--- a/Paper.thy	Thu Jan 10 11:28:26 2013 +0000
+++ b/Paper.thy	Thu Jan 10 12:30:27 2013 +0000
@@ -4,7 +4,6 @@
 begin
 
 hide_const (open) s 
-hide_const (open) R
 
 abbreviation 
   "update p a == new_tape a p"
@@ -55,6 +54,8 @@
   W1 ("W\<^bsub>\<^raw:\hspace{-2pt}>Oc\<^esub>") and
   tstep ("step") and
   steps ("nsteps") and
+  abc_lm_v ("lookup") and
+  abc_lm_s ("set") and
   DUMMY  ("\<^raw:\mbox{$\_$}>")
 
 declare [[show_question_marks = false]]
@@ -392,18 +393,40 @@
   programs for Turing machines. Abacus machines operate
   over an unlimited number of registers $R_0$, $R_1$, \ldots
   each being able to hold an arbitrary large natural number.
-  We use natural numbers to refer to registers and also
-  to \emph{opcodes} of abacus machines.
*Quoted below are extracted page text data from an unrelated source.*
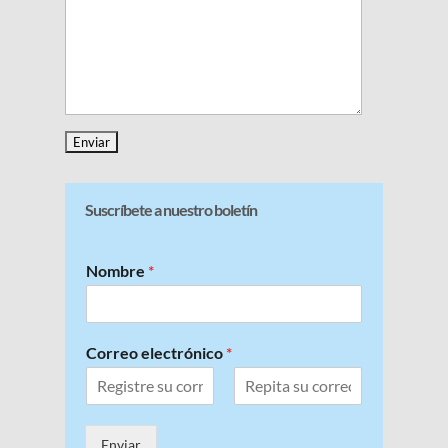
Suscríbete a nuestro boletín
Nombre
*
Correo electrónico
*
C
C
o
o
r
Enviar
n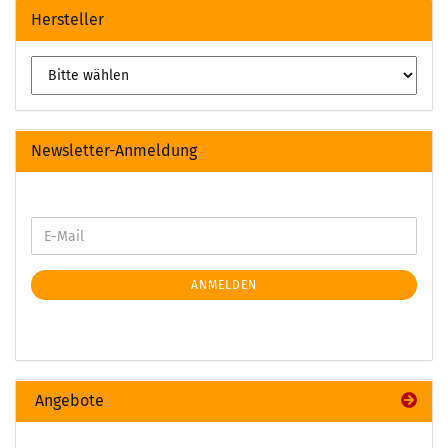
Hersteller
Newsletter-Anmeldung
ANMELDEN
Angebote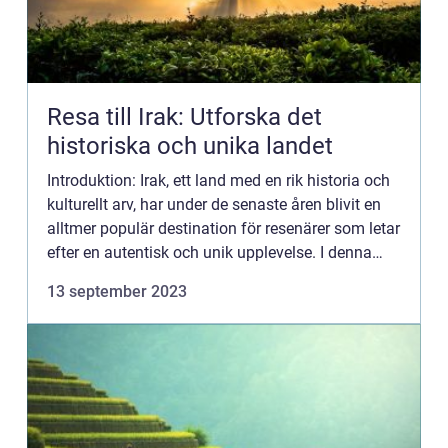
Resa till Irak: Utforska det
historiska och unika landet
Introduktion: Irak, ett land med en rik historia och
kulturellt arv, har under de senaste åren blivit en
alltmer populär destination för resenärer som letar
efter en autentisk och unik upplevelse. I denna
artikel kommer vi att ge en grundlig översikt...
13 september 2023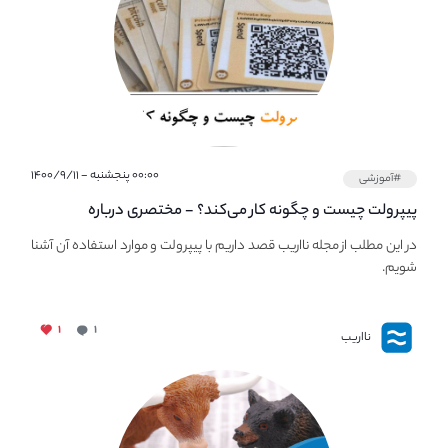
۰۰:۰۰ پنجشنبه - ۱۴۰۰/۹/۱۱
#آموزشی
پیپر‌ولت چیست و چگونه کار می‌کند؟ - مختصری درباره
PaperWallet
در این مطلب از مجله نااریب قصد داریم با پیپر‌ولت و موارد استفاده آن آشنا
شویم.
۱
۱
نااریب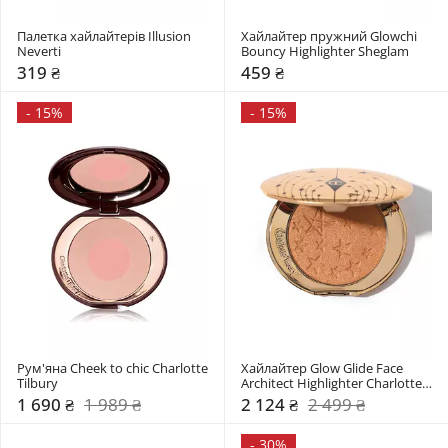
Палетка хайлайтерів Illusion 
Хайлайтер пружний Glowchi 
Neverti
Bouncy Highlighter Sheglam
319 ₴
459 ₴
-
15%
-
15%
Рум'яна Cheek to chic Charlotte 
Хайлайтер Glow Glide Face 
Tilbury
Architect Highlighter Charlotte 
Tilbury
1 690 ₴
1 989 ₴
2 124 ₴
2 499 ₴
-
30%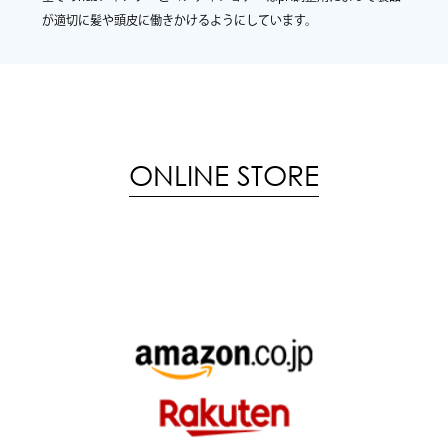
が適切に髪や頭皮に働きかけるようにしています。
ONLINE STORE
Obcodes are
-  defined as the datatype
+  We use natural numbers to refer to registers, but also
+  to refer to \emph{opcodes} of abacus 
+  machines. Obcodes are given by the datatype
 
   \begin{center}
   \begin{tabular}{rcll}
-  @{text "o"} & $::=$  & @{term "Inc R"} & increment register $R$ by one\\
-  & $\mid$ & @{term "Dec R n"} & if content of $R$ is non-zero, then decrement it by one\\
+  @{text "o"} & $::=$  & @{term "Inc R\<iota>"} & increment register $R$ by one\\
+  & $\mid$ & @{term "Dec R\<iota> o\<iota>"} & if content of $R$ is non-zero,\\
+  & & & then decrement it by one\\
   & & & otherwise jump to opcode $o$\\
-  & $\mid$ & @{term "Goto n"} & jump to opcode $o$
+  & $\mid$ & @{term "Goto o\<iota>"} & jump to opcode $o$
   \end{tabular}
   \end{center}
+
+  \noindent
+  A \emph{program} of an abacus machine is a list of such
+  obcodes. For example the program clearing the register
+  $R$ (setting it to 0) can be defined as follows:
+
+  \begin{center}
+  @{thm clear.simps[where n="R\<iota>" and e="o\<iota>", THEN eq_reflection]}
+  \end{center}
+
+  \noindent
+  The second opcode @{term "Goto 0"} in this programm means we 
+  jump back to the first opcode, namely @{text "Dec R o"}.
+  The \emph{memory} $m$ of an abacus machine holding the values
+  of the registers is represented as a list of natural numbers.
+  We have a lookup function for this memory, written @{term "abc_lm_v m R\<iota>"},
+  which looks up the content of register $R$; if $R$
+  is not in this list, then we return 0. Similarly we
+  have a setting function, written @{term "abc_lm_s m R\<iota> n"}, which
+  sets the value of $R$ to $n$, and if $R$ was not yet in $m$
+  it pads it approriately with 0s.
 *}